▶ **Materials provided**:
....................

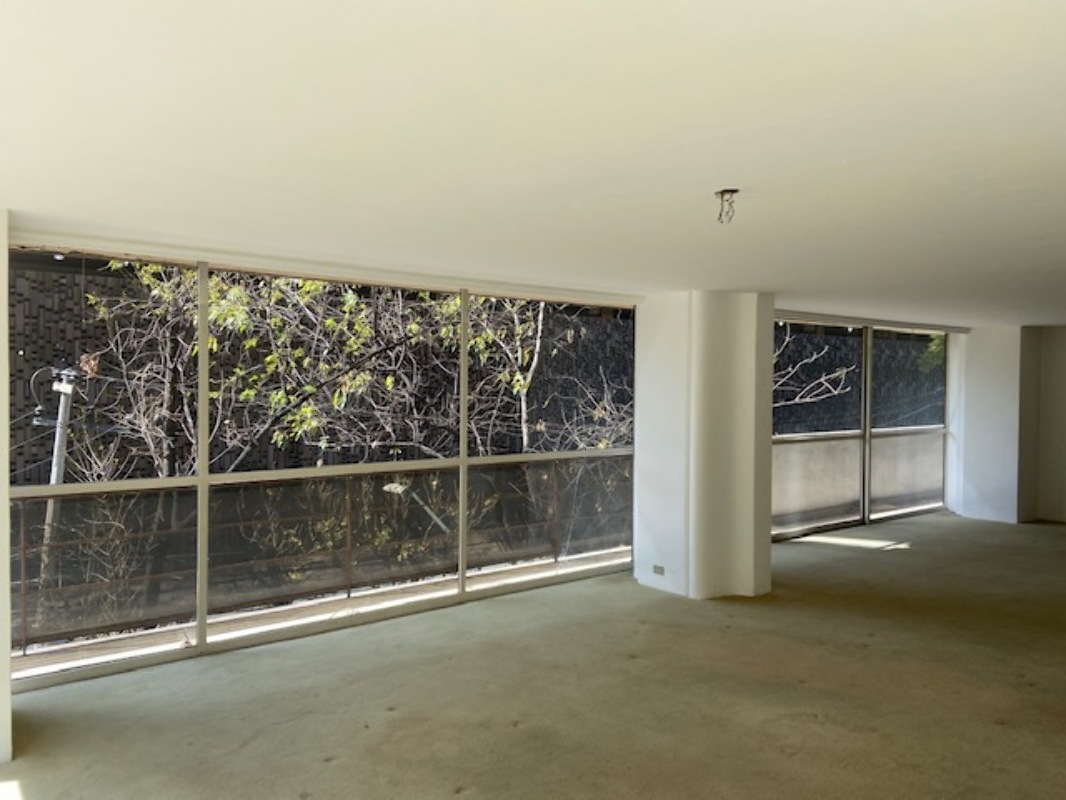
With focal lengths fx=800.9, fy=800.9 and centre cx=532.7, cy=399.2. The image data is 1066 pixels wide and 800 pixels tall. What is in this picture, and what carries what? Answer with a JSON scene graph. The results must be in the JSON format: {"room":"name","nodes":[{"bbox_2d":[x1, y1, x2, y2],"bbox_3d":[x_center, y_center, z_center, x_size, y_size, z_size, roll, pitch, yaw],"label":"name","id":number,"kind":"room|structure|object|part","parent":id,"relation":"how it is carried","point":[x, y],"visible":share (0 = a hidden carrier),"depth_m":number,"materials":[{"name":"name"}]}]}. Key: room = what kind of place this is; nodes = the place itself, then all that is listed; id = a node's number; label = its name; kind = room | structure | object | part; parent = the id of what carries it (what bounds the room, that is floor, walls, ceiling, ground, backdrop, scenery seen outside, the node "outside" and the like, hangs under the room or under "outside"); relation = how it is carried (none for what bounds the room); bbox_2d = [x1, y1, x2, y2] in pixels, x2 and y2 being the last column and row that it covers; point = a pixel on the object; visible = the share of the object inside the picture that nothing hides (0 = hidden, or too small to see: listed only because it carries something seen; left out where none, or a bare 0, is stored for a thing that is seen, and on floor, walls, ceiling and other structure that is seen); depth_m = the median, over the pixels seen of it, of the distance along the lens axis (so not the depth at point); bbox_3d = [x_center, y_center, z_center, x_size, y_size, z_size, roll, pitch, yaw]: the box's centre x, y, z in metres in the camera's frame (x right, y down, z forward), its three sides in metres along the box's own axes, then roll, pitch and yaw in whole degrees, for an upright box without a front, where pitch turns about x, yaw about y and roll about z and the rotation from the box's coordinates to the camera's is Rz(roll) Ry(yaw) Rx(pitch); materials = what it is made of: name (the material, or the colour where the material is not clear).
{"room":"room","nodes":[
{"label":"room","id":0,"kind":"room"},
{"bbox_2d":[0,208,11,768],"bbox_3d":[-2.715,0.359,3.339,0.890,2.382,0.722,0,1,-39],"label":"left wall","id":1,"kind":"structure","parent":0,"point":[7,675],"depth_m":3.36,"materials":[{"name":"white paint"}]},
{"bbox_2d":[7,456,632,656],"bbox_3d":[-1.533,1.090,6.260,7.623,0.952,0.073,0,1,-39],"label":"balcony railing","id":2,"kind":"object","parent":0,"point":[349,505],"visible":0.74,"depth_m":6.04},
{"bbox_2d":[4,244,636,694],"bbox_3d":[-1.087,0.329,5.513,4.042,2.248,0.143,0,1,-39],"label":"window","id":3,"kind":"structure","parent":0,"point":[204,554],"depth_m":5.20,"materials":[{"name":"glass"}]},
{"bbox_3d":[-1.967,0.363,4.767,0.066,2.316,0.121,0,1,-39],"label":"mullion","id":4,"kind":"part","parent":3,"relation":"part of","materials":[{"name":"white metal"}]},
{"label":"mullion","id":5,"kind":"part","parent":3,"relation":"part of","materials":[{"name":"metal"}]},
{"bbox_2d":[0,514,1065,799],"bbox_3d":[2.773,1.614,3.791,12.866,0.139,7.260,0,1,-39],"label":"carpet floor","id":6,"kind":"structure","parent":0,"point":[398,720],"depth_m":4.10,"materials":[{"name":"beige"}]},
{"bbox_2d":[1,0,1065,326],"bbox_3d":[2.584,-0.826,3.860,11.209,0.134,6.664,0,1,-39],"label":"ceiling","id":7,"kind":"structure","parent":0,"point":[718,169],"depth_m":2.32,"materials":[{"name":"white paint"}]},
{"bbox_2d":[714,189,738,224],"bbox_3d":[0.722,-0.717,3.001,0.091,0.113,0.091,0,1,-39],"label":"ceiling electrical box","id":8,"kind":"object","parent":7,"relation":"hanging from","point":[733,191],"visible":0.97,"depth_m":2.99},
{"bbox_2d":[634,291,774,601],"bbox_3d":[1.350,0.330,6.399,0.784,2.365,0.995,0,1,-39],"label":"column","id":9,"kind":"structure","parent":0,"point":[656,352],"depth_m":6.06,"materials":[{"name":"white paint"}]},
{"bbox_2d":[651,563,665,575],"bbox_3d":[0.951,1.299,6.094,0.014,0.075,0.119,0,1,-39],"label":"wall socket","id":10,"kind":"object","parent":9,"relation":"attached to","point":[656,568],"visible":0.98,"depth_m":6.09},
{"bbox_2d":[772,314,952,542],"bbox_3d":[3.657,0.304,9.150,3.609,2.286,0.134,0,1,-39],"label":"window","id":11,"kind":"structure","parent":0,"point":[868,379],"depth_m":9.19,"materials":[{"name":"glass"}]},
{"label":"mullion","id":12,"kind":"part","parent":11,"relation":"part of","materials":[{"name":"metal"}]},
{"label":"glass panel","id":13,"kind":"part","parent":11,"relation":"part of","materials":[{"name":"glass"}]},
{"bbox_2d":[946,324,1046,523],"bbox_3d":[5.721,0.283,9.886,0.846,2.311,0.893,0,1,-39],"label":"right wall","id":14,"kind":"structure","parent":0,"point":[972,343],"depth_m":9.57,"materials":[{"name":"white paint"}]},
{"bbox_2d":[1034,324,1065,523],"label":"far right wall","id":15,"kind":"structure","parent":0,"point":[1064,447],"depth_m":9.51,"materials":[{"name":"paint"}]},
{"label":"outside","id":16,"kind":"structure","parent":0,"visible":0},
{"bbox_2d":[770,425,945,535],"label":"balcony parapet wall","id":17,"kind":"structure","parent":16,"point":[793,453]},
{"label":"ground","id":18,"kind":"structure","parent":16,"visible":0},
{"bbox_2d":[40,364,79,578],"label":"utility pole","id":19,"kind":"object","parent":18,"relation":"on","point":[69,391],"visible":0.48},
{"bbox_2d":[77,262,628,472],"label":"tree","id":20,"kind":"object","parent":18,"relation":"on","point":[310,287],"visible":0.39,"depth_m":9.44,"materials":[{"name":"green plant"}]},
{"bbox_2d":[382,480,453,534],"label":"street lamp","id":21,"kind":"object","parent":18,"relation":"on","point":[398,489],"visible":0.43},
{"bbox_2d":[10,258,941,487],"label":"brick wall","id":22,"kind":"structure","parent":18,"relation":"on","point":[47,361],"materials":[{"name":"brick"}]},
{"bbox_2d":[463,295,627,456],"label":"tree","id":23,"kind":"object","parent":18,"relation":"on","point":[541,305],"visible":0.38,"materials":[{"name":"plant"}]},
{"bbox_2d":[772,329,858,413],"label":"bare tree","id":24,"kind":"object","parent":18,"relation":"on","point":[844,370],"visible":0.32,"materials":[{"name":"plant"}]}
]}

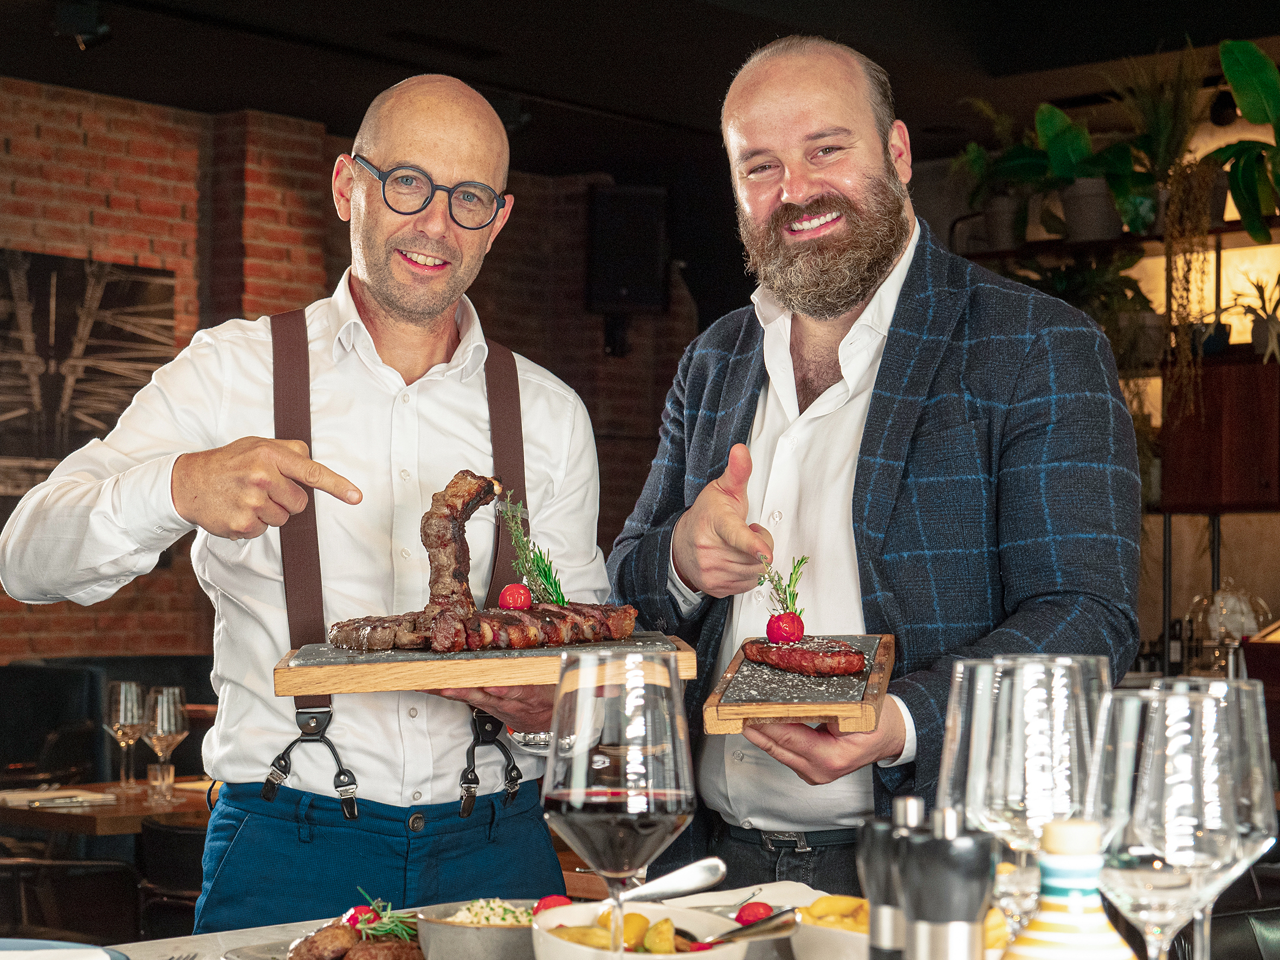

....................

▶ **Aim of the task**:
Repeat each line of the records exactly. Do not include the pictures.

▶ **Your response**:
With focal lengths fx=800.9, fy=800.9 and centre cx=532.7, cy=399.2. The image data is 1066 pixels wide and 800 pixels tall. What is in this picture, and what carries what? Answer with a JSON scene graph. The results must be in the JSON format: {"room":"name","nodes":[{"bbox_2d":[x1, y1, x2, y2],"bbox_3d":[x_center, y_center, z_center, x_size, y_size, z_size, roll, pitch, yaw],"label":"name","id":number,"kind":"room|structure|object|part","parent":id,"relation":"how it is carried","point":[x, y],"visible":share (0 = a hidden carrier),"depth_m":number,"materials":[{"name":"name"}]}]}. Key: room = what kind of place this is; nodes = the place itself, then all that is listed; id = a node's number; label = its name; kind = room | structure | object | part; parent = the id of what carries it (what bounds the room, that is floor, walls, ceiling, ground, backdrop, scenery seen outside, the node "outside" and the like, hangs under the room or under "outside"); relation = how it is carried (none for what bounds the room); bbox_2d = [x1, y1, x2, y2] in pixels, x2 and y2 being the last column and row that it covers; point = a pixel on the object; visible = the share of the object inside the picture that nothing hides (0 = hidden, or too small to see: listed only because it carries something seen; left out where none, or a bare 0, is stored for a thing that is seen, and on floor, walls, ceiling and other structure that is seen); depth_m = the median, over the pixels seen of it, of the distance along the lens axis (so not the depth at point); bbox_3d = [x_center, y_center, z_center, x_size, y_size, z_size, roll, pitch, yaw]: the box's centre x, y, z in metres in the camera's frame (x right, y down, z forward), its three sides in metres along the box's own axes, then roll, pitch and yaw in whole degrees, for an upright box without a front, where pitch turns about x, yaw about y and roll about z and the rotation from the box's coordinates to the camera's is Rz(roll) Ry(yaw) Rx(pitch); materials = what it is made of: name (the material, or the colour where the material is not clear).
{"room":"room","nodes":[
{"label":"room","id":0,"kind":"room"},
{"bbox_2d":[0,208,11,768],"bbox_3d":[-2.715,0.359,3.339,0.890,2.382,0.722,0,1,-39],"label":"left wall","id":1,"kind":"structure","parent":0,"point":[7,675],"depth_m":3.36,"materials":[{"name":"white paint"}]},
{"bbox_2d":[7,456,632,656],"bbox_3d":[-1.533,1.090,6.260,7.623,0.952,0.073,0,1,-39],"label":"balcony railing","id":2,"kind":"object","parent":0,"point":[349,505],"visible":0.74,"depth_m":6.04},
{"bbox_2d":[4,244,636,694],"bbox_3d":[-1.087,0.329,5.513,4.042,2.248,0.143,0,1,-39],"label":"window","id":3,"kind":"structure","parent":0,"point":[204,554],"depth_m":5.20,"materials":[{"name":"glass"}]},
{"bbox_3d":[-1.967,0.363,4.767,0.066,2.316,0.121,0,1,-39],"label":"mullion","id":4,"kind":"part","parent":3,"relation":"part of","materials":[{"name":"white metal"}]},
{"label":"mullion","id":5,"kind":"part","parent":3,"relation":"part of","materials":[{"name":"metal"}]},
{"bbox_2d":[0,514,1065,799],"bbox_3d":[2.773,1.614,3.791,12.866,0.139,7.260,0,1,-39],"label":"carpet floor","id":6,"kind":"structure","parent":0,"point":[398,720],"depth_m":4.10,"materials":[{"name":"beige"}]},
{"bbox_2d":[1,0,1065,326],"bbox_3d":[2.584,-0.826,3.860,11.209,0.134,6.664,0,1,-39],"label":"ceiling","id":7,"kind":"structure","parent":0,"point":[718,169],"depth_m":2.32,"materials":[{"name":"white paint"}]},
{"bbox_2d":[714,189,738,224],"bbox_3d":[0.722,-0.717,3.001,0.091,0.113,0.091,0,1,-39],"label":"ceiling electrical box","id":8,"kind":"object","parent":7,"relation":"hanging from","point":[733,191],"visible":0.97,"depth_m":2.99},
{"bbox_2d":[634,291,774,601],"bbox_3d":[1.350,0.330,6.399,0.784,2.365,0.995,0,1,-39],"label":"column","id":9,"kind":"structure","parent":0,"point":[656,352],"depth_m":6.06,"materials":[{"name":"white paint"}]},
{"bbox_2d":[651,563,665,575],"bbox_3d":[0.951,1.299,6.094,0.014,0.075,0.119,0,1,-39],"label":"wall socket","id":10,"kind":"object","parent":9,"relation":"attached to","point":[656,568],"visible":0.98,"depth_m":6.09},
{"bbox_2d":[772,314,952,542],"bbox_3d":[3.657,0.304,9.150,3.609,2.286,0.134,0,1,-39],"label":"window","id":11,"kind":"structure","parent":0,"point":[868,379],"depth_m":9.19,"materials":[{"name":"glass"}]},
{"label":"mullion","id":12,"kind":"part","parent":11,"relation":"part of","materials":[{"name":"metal"}]},
{"label":"glass panel","id":13,"kind":"part","parent":11,"relation":"part of","materials":[{"name":"glass"}]},
{"bbox_2d":[946,324,1046,523],"bbox_3d":[5.721,0.283,9.886,0.846,2.311,0.893,0,1,-39],"label":"right wall","id":14,"kind":"structure","parent":0,"point":[972,343],"depth_m":9.57,"materials":[{"name":"white paint"}]},
{"bbox_2d":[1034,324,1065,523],"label":"far right wall","id":15,"kind":"structure","parent":0,"point":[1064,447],"depth_m":9.51,"materials":[{"name":"paint"}]},
{"label":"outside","id":16,"kind":"structure","parent":0,"visible":0},
{"bbox_2d":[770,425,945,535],"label":"balcony parapet wall","id":17,"kind":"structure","parent":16,"point":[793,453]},
{"label":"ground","id":18,"kind":"structure","parent":16,"visible":0},
{"bbox_2d":[40,364,79,578],"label":"utility pole","id":19,"kind":"object","parent":18,"relation":"on","point":[69,391],"visible":0.48},
{"bbox_2d":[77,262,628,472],"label":"tree","id":20,"kind":"object","parent":18,"relation":"on","point":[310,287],"visible":0.39,"depth_m":9.44,"materials":[{"name":"green plant"}]},
{"bbox_2d":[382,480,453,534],"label":"street lamp","id":21,"kind":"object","parent":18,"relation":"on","point":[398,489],"visible":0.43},
{"bbox_2d":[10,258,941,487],"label":"brick wall","id":22,"kind":"structure","parent":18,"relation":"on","point":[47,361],"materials":[{"name":"brick"}]},
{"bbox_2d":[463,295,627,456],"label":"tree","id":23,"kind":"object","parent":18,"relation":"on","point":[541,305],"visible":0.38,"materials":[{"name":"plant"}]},
{"bbox_2d":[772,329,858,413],"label":"bare tree","id":24,"kind":"object","parent":18,"relation":"on","point":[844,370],"visible":0.32,"materials":[{"name":"plant"}]}
]}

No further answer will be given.